**Objective**. Please copy the text lines of every entry below word for word, leaving out the pictures.

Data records
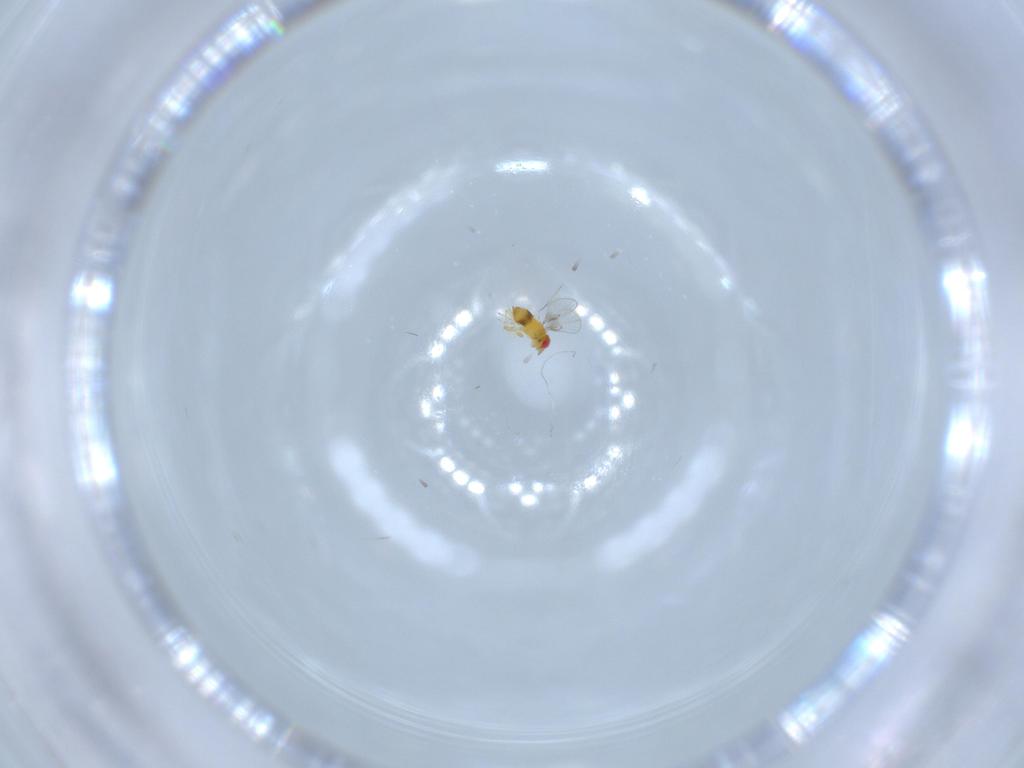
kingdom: Animalia
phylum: Arthropoda
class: Insecta
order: Hymenoptera
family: Trichogrammatidae
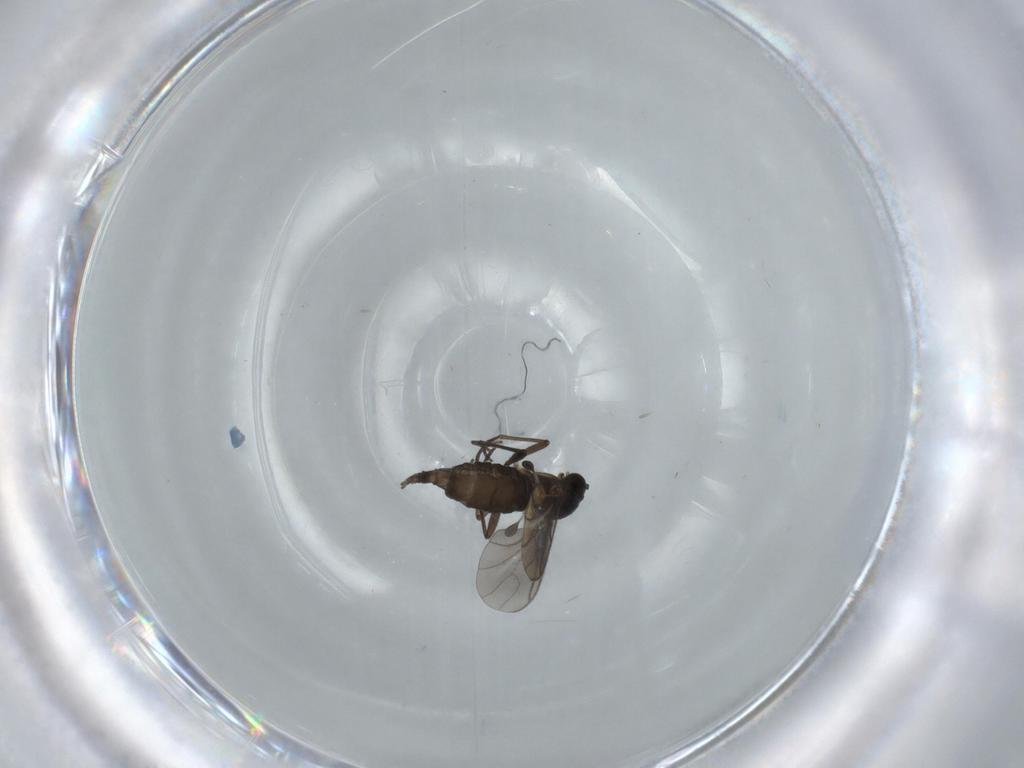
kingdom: Animalia
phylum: Arthropoda
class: Insecta
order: Diptera
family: Sciaridae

**Output of the task**.
kingdom: Animalia
phylum: Arthropoda
class: Insecta
order: Hymenoptera
family: Trichogrammatidae
kingdom: Animalia
phylum: Arthropoda
class: Insecta
order: Diptera
family: Sciaridae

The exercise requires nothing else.